Fault impact analysis and prioritization for chilled water plants with chiller and water-side economizer

Fault impact analysis is critical for quantifying operational risks, advancing fault detection and diagnosis, and guiding robust control strategies. Dual-source chilled water plants (chillers + water-side economizers, WSEs) are increasingly adopted for energy efficiency, but their hybrid configuration introduces additional fault pathways that compromise reliability and performance. Existing studies on single-source systems cannot fully capture dual-source vulnerabilities as they have different configurations and operation modes.
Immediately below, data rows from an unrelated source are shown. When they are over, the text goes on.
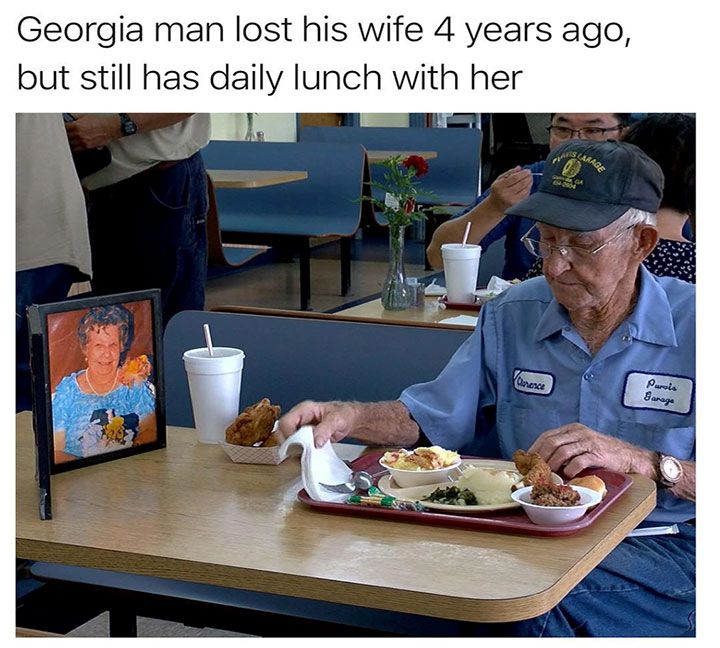
You are a GUI agent. You are given a task and a screenshot of the screen. Output one action in this format:
    pyautogui.click(x=<x>, y=<y>)
    Task: Click on the white cup
    The width and height of the screenshot is (720, 648).
    Given the screenshot: What is the action you would take?
    pyautogui.click(x=225, y=396)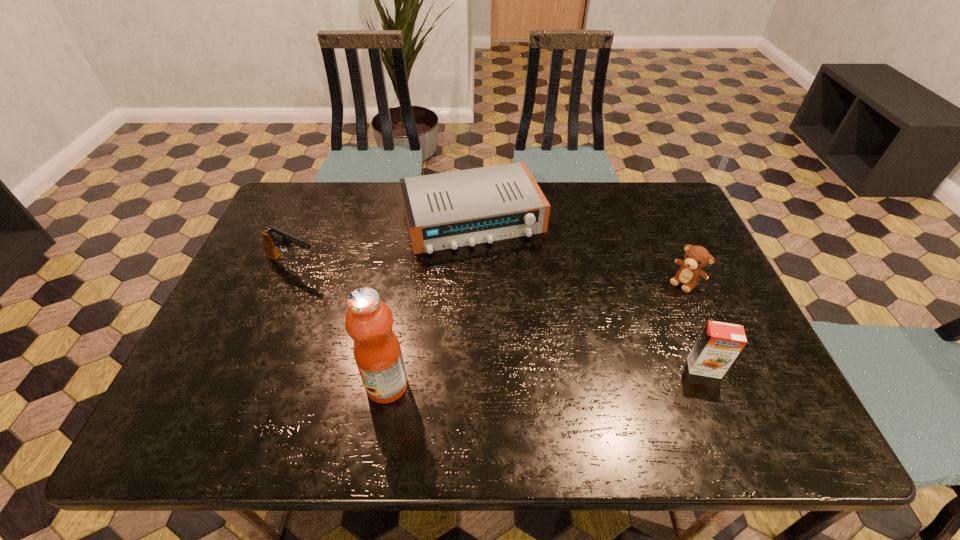
Where is `free space on the desktop that is between the fruit juice and the orange juice and is positioned on the face of the teddy bear`? This screenshot has height=540, width=960. free space on the desktop that is between the fruit juice and the orange juice and is positioned on the face of the teddy bear is located at coordinates (590, 374).

The height and width of the screenshot is (540, 960). Identify the location of vacant space on the desktop that is between the tallest object and the orange juice and is positioned on the control panel of the shortest object. (534, 377).

The height and width of the screenshot is (540, 960). I want to click on free space on the desktop that is between the fruit juice and the orange juice and is positioned along the barrel of the gun, so click(x=526, y=378).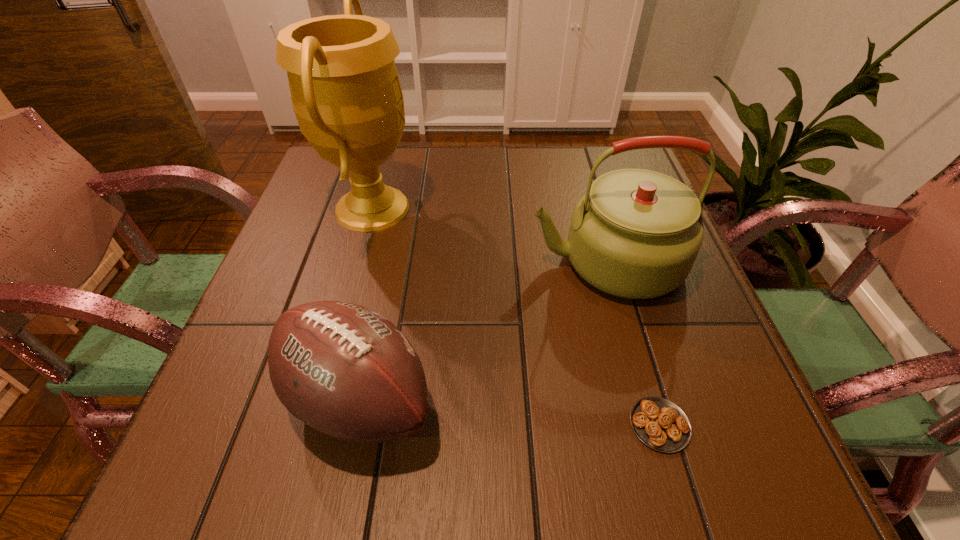
Where is `the tallest object`? The width and height of the screenshot is (960, 540). the tallest object is located at coordinates (346, 95).

Identify the location of the third shortest object. (635, 233).

Find the location of a particular element. This screenshot has height=540, width=960. football (American) is located at coordinates (345, 370).

Find the location of a particular element. pastry is located at coordinates (660, 424).

Where is `vacant space situated on the engravings side of the tallest object`? The height and width of the screenshot is (540, 960). vacant space situated on the engravings side of the tallest object is located at coordinates (507, 208).

At what (x,y) coordinates should I click in order to perform the action: click on free space located at the spout of the kettle. Please return your answer as a coordinate pair (x, y). Looking at the image, I should click on (463, 262).

You are a GUI agent. You are given a task and a screenshot of the screen. Output one action in this format:
    pyautogui.click(x=<x>, y=<y>)
    Task: Click on the blank space located 0.110m at the spout of the kettle
    
    Given the screenshot: What is the action you would take?
    pyautogui.click(x=477, y=262)

Identify the location of vacant space situated 0.180m at the spout of the kettle. [444, 262].

Where is `vacant space located 0.320m on the back of the football (American)`? This screenshot has height=540, width=960. vacant space located 0.320m on the back of the football (American) is located at coordinates (395, 228).

At what (x,y) coordinates should I click in order to perform the action: click on vacant space located 0.380m on the left of the shortest object. Please return your answer as a coordinate pair (x, y). The width and height of the screenshot is (960, 540). Looking at the image, I should click on (381, 425).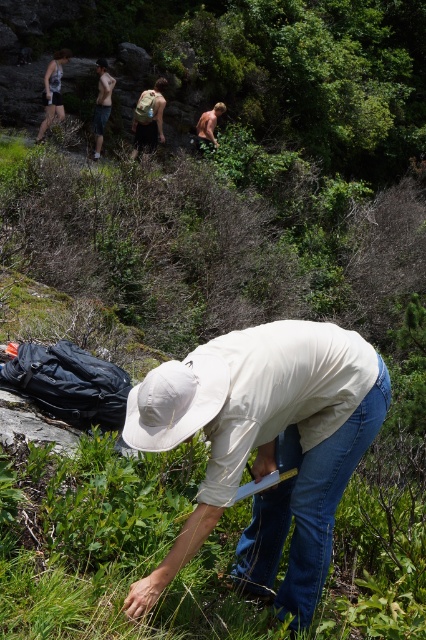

To fill this gap, this study presents a comprehensive fault impact analysis of a chiller-WSE hybrid CHW plant, using a validated Modelica simulation testbed. A total of 27 fault scenarios representing nine common fault types were simulated and assessed using five energy and safety metrics and key operating measurements, for both representative mode-specific weeks and a full year. Results show obvious mode-depended energy impact: for example, a +2 ℃ bias in chilled water supply temperature sensor has negligible energy impact in WSE-only mode but causes a substantial increase in energy use in chiller-WSE hybrid mode. In contrast, negative supply air temperature sensor bias faults result in severe safety impacts across both modes. Annual analysis shows that extreme faults can increase energy consumption by up to 38.4% and leads to as many as 8115 unsafe hours. Collectively, the study results emphasize the necessity for developing fault-tolerant control strategies tailored to hybrid CHW systems and provide critical insights to guide their design and implementation.